Predicted mixed model of temporal pattern of cfDNA in plasma of newborn piglets, stratified by study arm.
Concentrations of cfDNA were measured in newborn piglets exposed to hypoxia-reoxygenation, hypoxia-reoxygenation in combination with hypothermia, or in sham-operated control animals. The fluorescence method was applied for cfDNA determination. The mean cfDNA blood concentration and 95% confidence intervals from the fluorescence method for the different time points are illustrated and stratified by study arm. Mean blood concentration and 95% confidence intervals are predicted from an univariable linear mixed effects model with random intercept. There were no overall statistically significant effects of study arm (p = 0.838) and time (p = 0.570) on the cfDNA concentration, but there was a significant interaction between study arm and time (p = 0.018).
Fig 4.
Predicted mixed model of mean cfDNA blood concentration of newborn piglets exposed to hypoxia-reoxygenation measured by qRT-PCR and stratified by study arm.

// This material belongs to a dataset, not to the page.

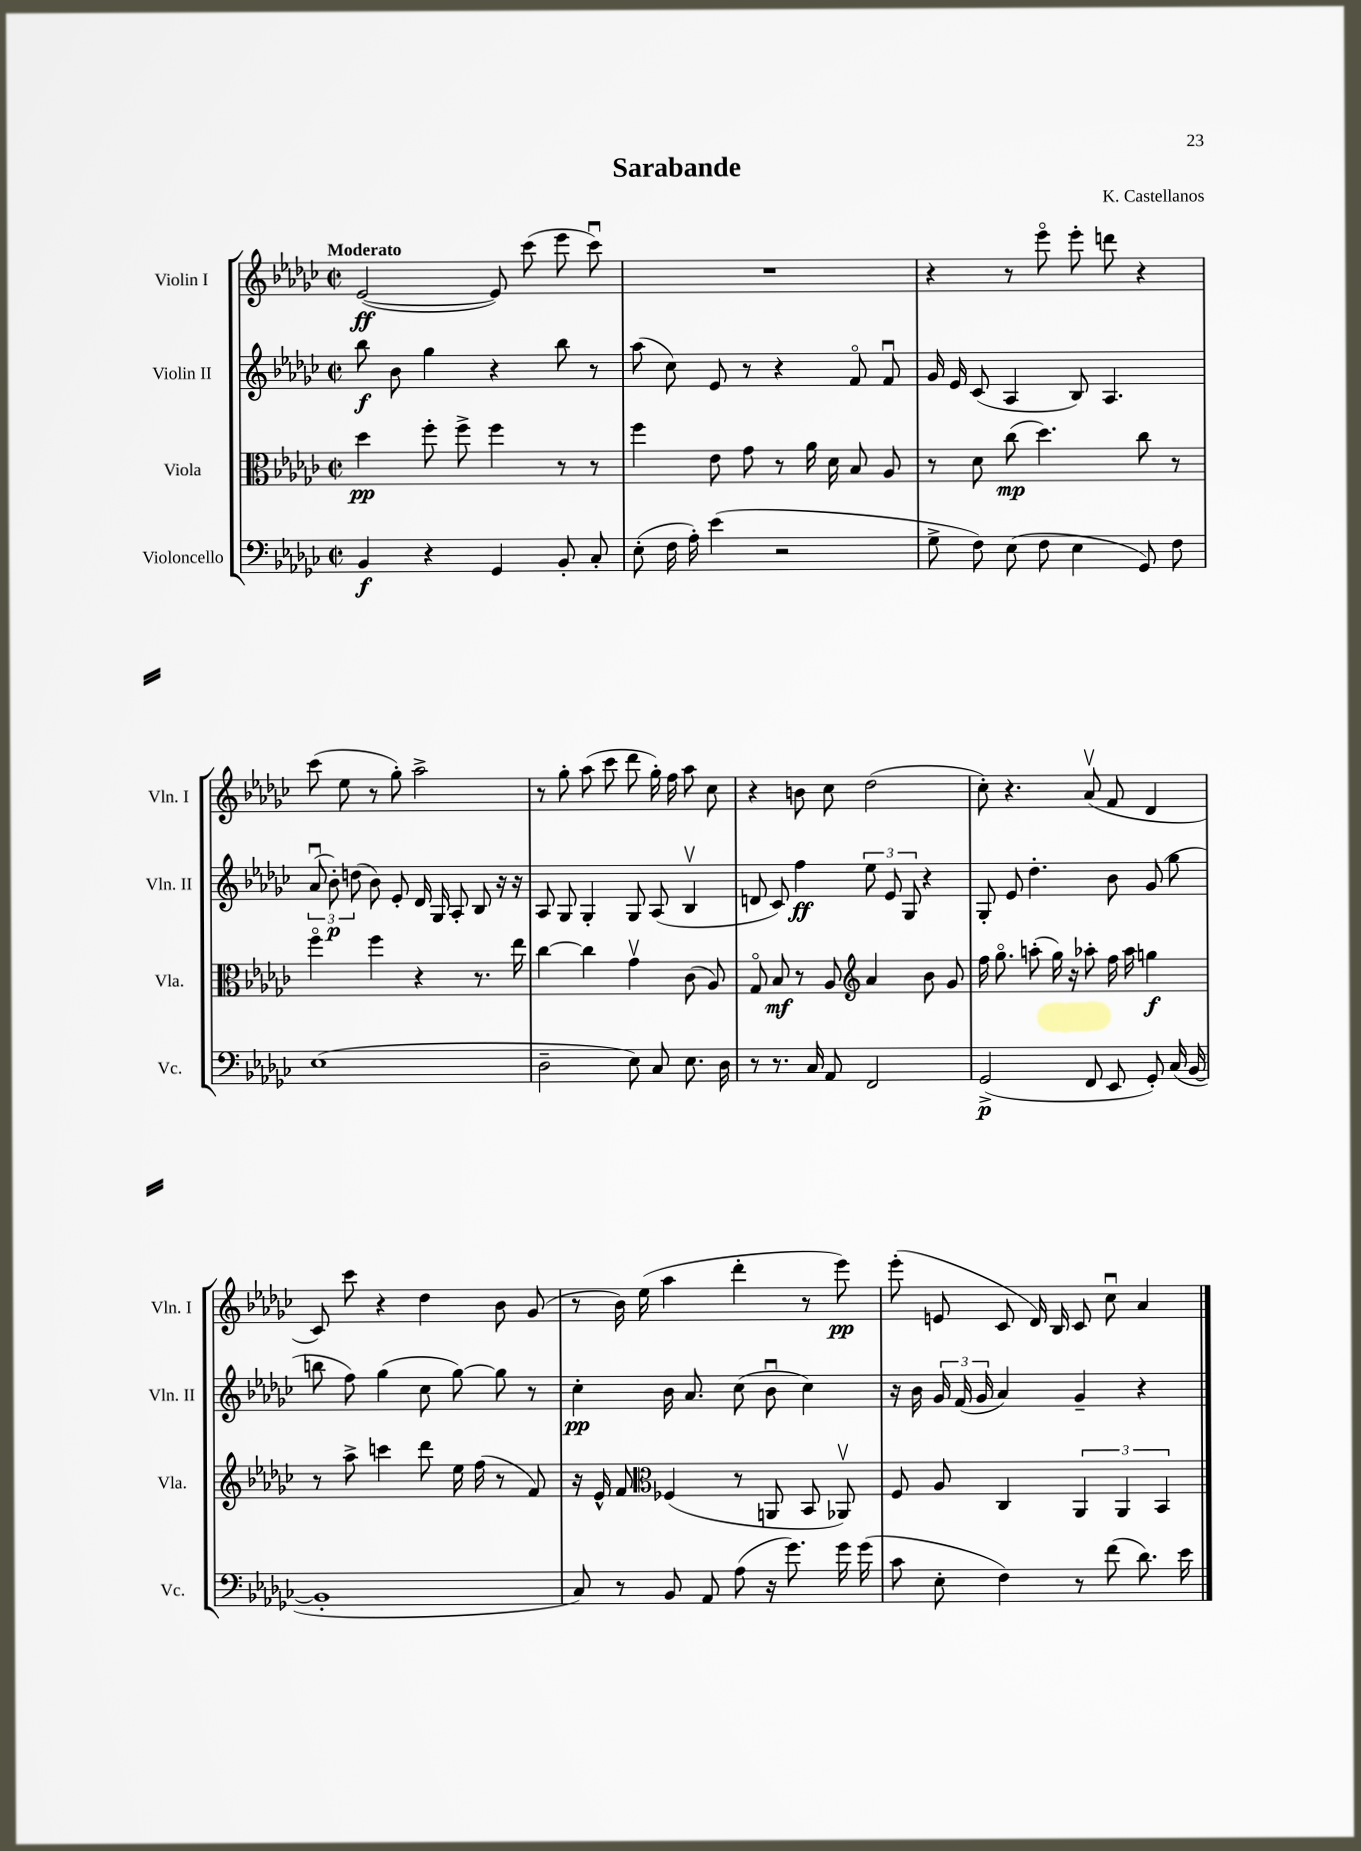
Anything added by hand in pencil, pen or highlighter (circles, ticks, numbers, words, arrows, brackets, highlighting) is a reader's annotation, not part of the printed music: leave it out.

The mean cfDNA blood concentration and 95% confidence intervals from the qRT-PCR method are illustrated for the different time points and stratified by study arm. Mean blood concentration and 95% confidence intervals are predicted from an univariable linear mixed effects model with random intercept. There were no overall statistically significant effects of study arm on the cfDNA concentration (p = 0.9143) or the interaction between study arm and time (p = 0.736). There was a significant effect of time on the cfDNA blood concentration (p = 0.022).
Table 2.
Characteristics and mean cfDNA concentrations in ng/ml at different time points of the study for the included piglets.
Fig 5.
ROC curves for the discrimination between hypoxia and control piglets at time point 30 minutes post-intervention by cfDNA plasma levels.

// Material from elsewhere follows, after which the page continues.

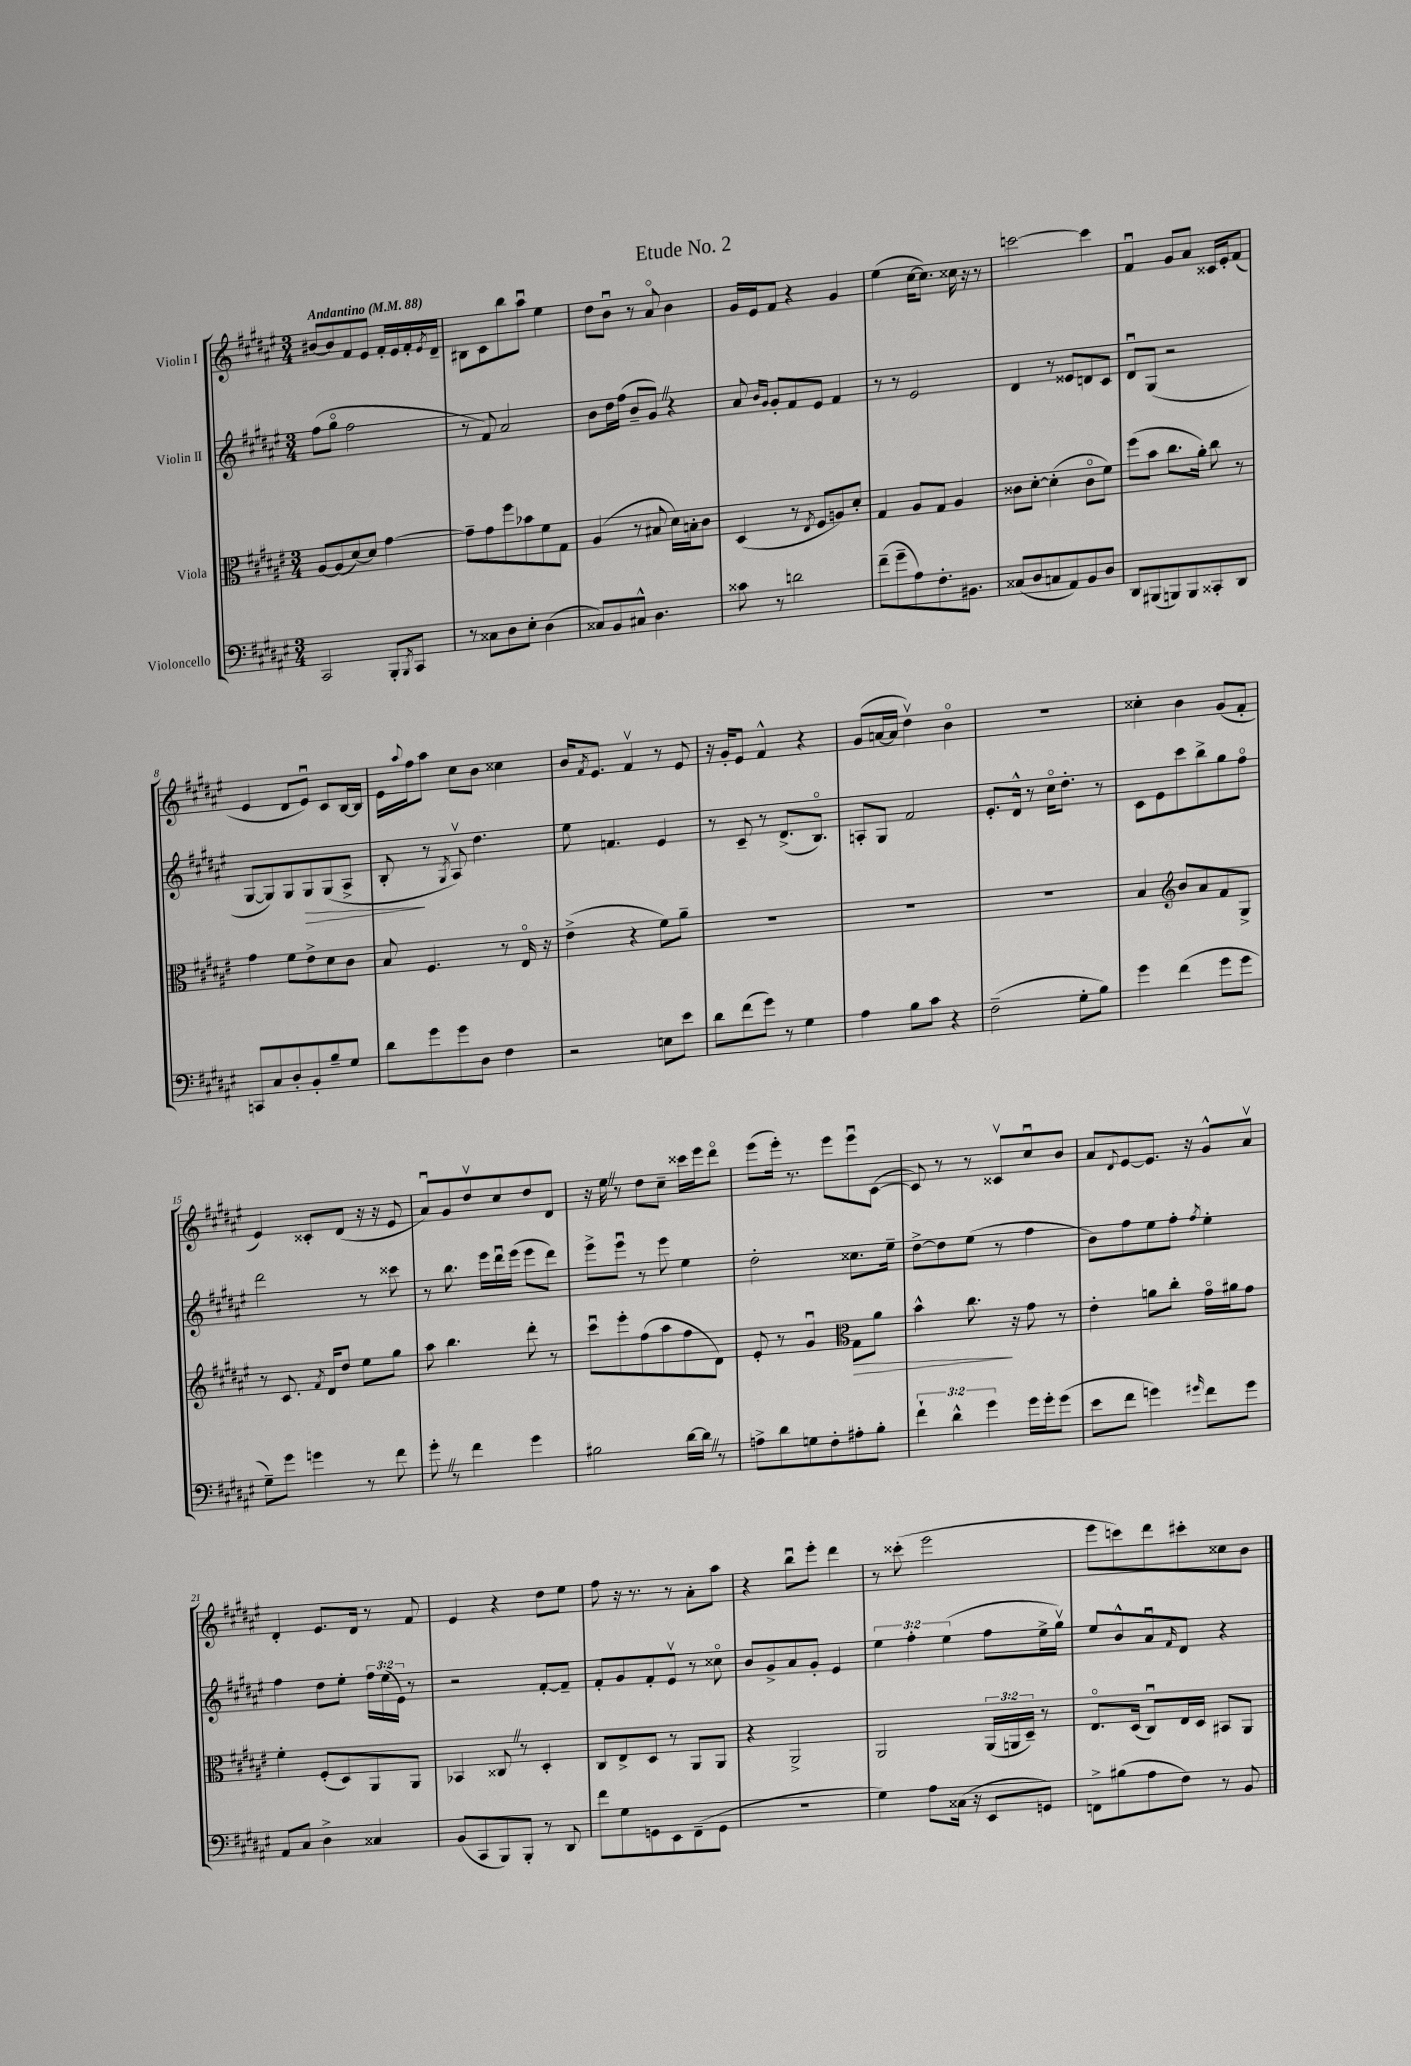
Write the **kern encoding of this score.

Receiver operating characteristic (ROC) curves are illustrated for a. cfDNA levels determined by fluorescence method (n = 43) and b. cfDNA levels measured using the qRT-PCR assay (n = 15) for the discrimination of piglets who did or did not undergo hypoxia intervention. The study arm of the group of piglets exposed to hypoxia and hypothermia was excluded from this analysis. The cfDNA by fluorescence method resulted in an area under the curve of 56%, the qRT-PCR method of 46%, respectively (p = 0.143).